Records provided:
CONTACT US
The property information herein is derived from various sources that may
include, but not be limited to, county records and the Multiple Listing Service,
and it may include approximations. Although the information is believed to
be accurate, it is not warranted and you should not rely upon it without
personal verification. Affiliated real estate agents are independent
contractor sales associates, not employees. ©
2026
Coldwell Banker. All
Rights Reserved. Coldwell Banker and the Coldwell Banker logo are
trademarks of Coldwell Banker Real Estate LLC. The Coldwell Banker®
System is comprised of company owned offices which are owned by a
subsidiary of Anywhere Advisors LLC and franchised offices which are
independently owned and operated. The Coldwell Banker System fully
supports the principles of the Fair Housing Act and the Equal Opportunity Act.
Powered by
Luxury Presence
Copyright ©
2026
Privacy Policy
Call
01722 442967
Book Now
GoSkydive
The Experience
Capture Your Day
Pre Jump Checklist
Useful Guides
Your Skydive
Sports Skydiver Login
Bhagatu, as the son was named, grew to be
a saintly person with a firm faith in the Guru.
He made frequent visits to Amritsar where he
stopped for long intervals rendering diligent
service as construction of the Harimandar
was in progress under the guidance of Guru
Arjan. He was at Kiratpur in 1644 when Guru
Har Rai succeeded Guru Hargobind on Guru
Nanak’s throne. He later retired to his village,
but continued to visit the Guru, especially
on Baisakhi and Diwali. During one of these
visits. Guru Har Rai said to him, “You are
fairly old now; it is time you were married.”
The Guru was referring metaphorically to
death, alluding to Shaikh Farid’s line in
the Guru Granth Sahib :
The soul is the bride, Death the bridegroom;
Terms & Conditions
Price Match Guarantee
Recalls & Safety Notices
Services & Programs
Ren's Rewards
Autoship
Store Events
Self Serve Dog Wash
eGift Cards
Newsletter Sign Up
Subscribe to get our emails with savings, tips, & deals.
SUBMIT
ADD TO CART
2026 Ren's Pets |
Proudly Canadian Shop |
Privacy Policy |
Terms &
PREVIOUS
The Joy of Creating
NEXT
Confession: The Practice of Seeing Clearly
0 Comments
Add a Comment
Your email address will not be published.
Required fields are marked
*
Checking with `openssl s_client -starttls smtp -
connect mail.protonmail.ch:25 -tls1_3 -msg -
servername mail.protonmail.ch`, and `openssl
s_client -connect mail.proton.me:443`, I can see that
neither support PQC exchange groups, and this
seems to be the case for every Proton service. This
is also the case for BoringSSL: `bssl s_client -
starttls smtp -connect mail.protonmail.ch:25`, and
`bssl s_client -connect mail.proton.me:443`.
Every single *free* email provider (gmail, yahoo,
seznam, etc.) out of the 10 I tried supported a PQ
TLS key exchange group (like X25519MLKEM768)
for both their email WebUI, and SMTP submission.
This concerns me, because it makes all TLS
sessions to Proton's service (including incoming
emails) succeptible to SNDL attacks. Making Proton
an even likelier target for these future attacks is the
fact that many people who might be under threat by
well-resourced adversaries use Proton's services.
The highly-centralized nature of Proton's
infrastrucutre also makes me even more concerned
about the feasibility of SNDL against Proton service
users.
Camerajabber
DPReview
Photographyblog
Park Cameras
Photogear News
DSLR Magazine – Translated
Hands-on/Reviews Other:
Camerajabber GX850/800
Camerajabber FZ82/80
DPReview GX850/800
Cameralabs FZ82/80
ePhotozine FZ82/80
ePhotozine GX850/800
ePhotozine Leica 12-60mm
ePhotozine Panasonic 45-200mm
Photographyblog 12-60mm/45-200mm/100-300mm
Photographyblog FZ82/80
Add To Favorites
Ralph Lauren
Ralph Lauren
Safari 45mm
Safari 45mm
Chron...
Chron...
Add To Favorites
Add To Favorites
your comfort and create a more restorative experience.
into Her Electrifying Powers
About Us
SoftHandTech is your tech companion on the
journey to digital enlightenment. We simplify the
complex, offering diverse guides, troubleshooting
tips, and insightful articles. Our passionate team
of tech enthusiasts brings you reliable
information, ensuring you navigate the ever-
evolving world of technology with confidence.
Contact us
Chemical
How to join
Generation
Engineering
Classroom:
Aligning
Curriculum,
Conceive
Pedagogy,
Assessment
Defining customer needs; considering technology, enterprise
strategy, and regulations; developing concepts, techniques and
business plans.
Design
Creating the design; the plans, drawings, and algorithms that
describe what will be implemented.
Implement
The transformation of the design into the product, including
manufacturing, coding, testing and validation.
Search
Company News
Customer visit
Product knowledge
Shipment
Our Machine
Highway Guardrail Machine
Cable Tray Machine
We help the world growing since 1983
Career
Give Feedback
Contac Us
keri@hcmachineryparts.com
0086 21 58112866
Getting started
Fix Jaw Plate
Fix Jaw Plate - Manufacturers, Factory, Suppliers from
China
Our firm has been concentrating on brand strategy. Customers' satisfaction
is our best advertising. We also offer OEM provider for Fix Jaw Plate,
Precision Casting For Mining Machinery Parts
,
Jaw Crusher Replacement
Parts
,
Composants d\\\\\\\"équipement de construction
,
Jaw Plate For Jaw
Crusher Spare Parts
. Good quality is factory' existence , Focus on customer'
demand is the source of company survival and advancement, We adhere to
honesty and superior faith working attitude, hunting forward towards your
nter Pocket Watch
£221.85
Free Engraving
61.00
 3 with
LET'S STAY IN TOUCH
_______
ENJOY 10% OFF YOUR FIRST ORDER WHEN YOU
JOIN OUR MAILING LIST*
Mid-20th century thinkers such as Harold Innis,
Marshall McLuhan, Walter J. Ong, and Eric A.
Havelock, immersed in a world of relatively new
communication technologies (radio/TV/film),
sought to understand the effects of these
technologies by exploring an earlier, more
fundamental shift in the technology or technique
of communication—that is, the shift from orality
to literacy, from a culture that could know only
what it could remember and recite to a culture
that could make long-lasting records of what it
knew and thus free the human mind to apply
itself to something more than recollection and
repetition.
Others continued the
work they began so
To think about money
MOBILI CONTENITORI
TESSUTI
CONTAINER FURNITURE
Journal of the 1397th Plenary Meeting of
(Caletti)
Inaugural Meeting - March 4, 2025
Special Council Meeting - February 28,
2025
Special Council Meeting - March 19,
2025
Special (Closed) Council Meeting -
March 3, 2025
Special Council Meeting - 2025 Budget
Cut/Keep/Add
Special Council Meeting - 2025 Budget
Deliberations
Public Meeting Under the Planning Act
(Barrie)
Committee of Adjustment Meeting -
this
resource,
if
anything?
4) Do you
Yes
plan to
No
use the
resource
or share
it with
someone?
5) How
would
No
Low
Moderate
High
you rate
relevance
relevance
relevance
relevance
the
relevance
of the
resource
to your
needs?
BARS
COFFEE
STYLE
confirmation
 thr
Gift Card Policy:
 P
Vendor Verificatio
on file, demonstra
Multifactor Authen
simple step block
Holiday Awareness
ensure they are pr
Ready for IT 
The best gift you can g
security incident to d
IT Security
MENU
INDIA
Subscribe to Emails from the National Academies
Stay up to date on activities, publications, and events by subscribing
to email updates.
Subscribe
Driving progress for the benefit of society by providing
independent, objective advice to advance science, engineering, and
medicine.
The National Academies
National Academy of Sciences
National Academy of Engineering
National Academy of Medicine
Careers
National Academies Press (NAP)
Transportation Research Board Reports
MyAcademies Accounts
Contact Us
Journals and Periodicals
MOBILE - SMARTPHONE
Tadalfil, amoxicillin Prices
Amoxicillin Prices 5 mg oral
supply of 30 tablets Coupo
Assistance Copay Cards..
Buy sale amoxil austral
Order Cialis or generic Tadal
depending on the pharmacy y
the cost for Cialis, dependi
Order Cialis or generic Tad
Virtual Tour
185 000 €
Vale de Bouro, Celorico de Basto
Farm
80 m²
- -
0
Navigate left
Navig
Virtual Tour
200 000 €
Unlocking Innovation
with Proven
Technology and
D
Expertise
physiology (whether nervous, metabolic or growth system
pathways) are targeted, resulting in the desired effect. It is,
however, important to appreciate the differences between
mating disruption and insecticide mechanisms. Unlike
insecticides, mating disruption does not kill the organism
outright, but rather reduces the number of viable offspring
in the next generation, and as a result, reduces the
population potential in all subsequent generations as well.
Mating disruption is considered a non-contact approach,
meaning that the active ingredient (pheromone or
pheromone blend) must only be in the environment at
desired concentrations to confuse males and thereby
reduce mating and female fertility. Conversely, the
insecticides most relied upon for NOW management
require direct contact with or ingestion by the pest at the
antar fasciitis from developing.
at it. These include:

What needs to be done:
In the data above, find the line with "simple step block" and the line with "Mating disruption is". Retype both, plus every line between them, exactly.

Expected answer:
simple step block
Holiday Awareness
ensure they are pr
Ready for IT 
The best gift you can g
security incident to d
IT Security
MENU
INDIA
Subscribe to Emails from the National Academies
Stay up to date on activities, publications, and events by subscribing
to email updates.
Subscribe
Driving progress for the benefit of society by providing
independent, objective advice to advance science, engineering, and
medicine.
The National Academies
National Academy of Sciences
National Academy of Engineering
National Academy of Medicine
Careers
National Academies Press (NAP)
Transportation Research Board Reports
MyAcademies Accounts
Contact Us
Journals and Periodicals
MOBILE - SMARTPHONE
Tadalfil, amoxicillin Prices
Amoxicillin Prices 5 mg oral
supply of 30 tablets Coupo
Assistance Copay Cards..
Buy sale amoxil austral
Order Cialis or generic Tadal
depending on the pharmacy y
the cost for Cialis, dependi
Order Cialis or generic Tad
Virtual Tour
185 000 €
Vale de Bouro, Celorico de Basto
Farm
80 m²
- -
0
Navigate left
Navig
Virtual Tour
200 000 €
Unlocking Innovation
with Proven
Technology and
D
Expertise
physiology (whether nervous, metabolic or growth system
pathways) are targeted, resulting in the desired effect. It is,
however, important to appreciate the differences between
mating disruption and insecticide mechanisms. Unlike
insecticides, mating disruption does not kill the organism
outright, but rather reduces the number of viable offspring
in the next generation, and as a result, reduces the
population potential in all subsequent generations as well.
Mating disruption is considered a non-contact approach,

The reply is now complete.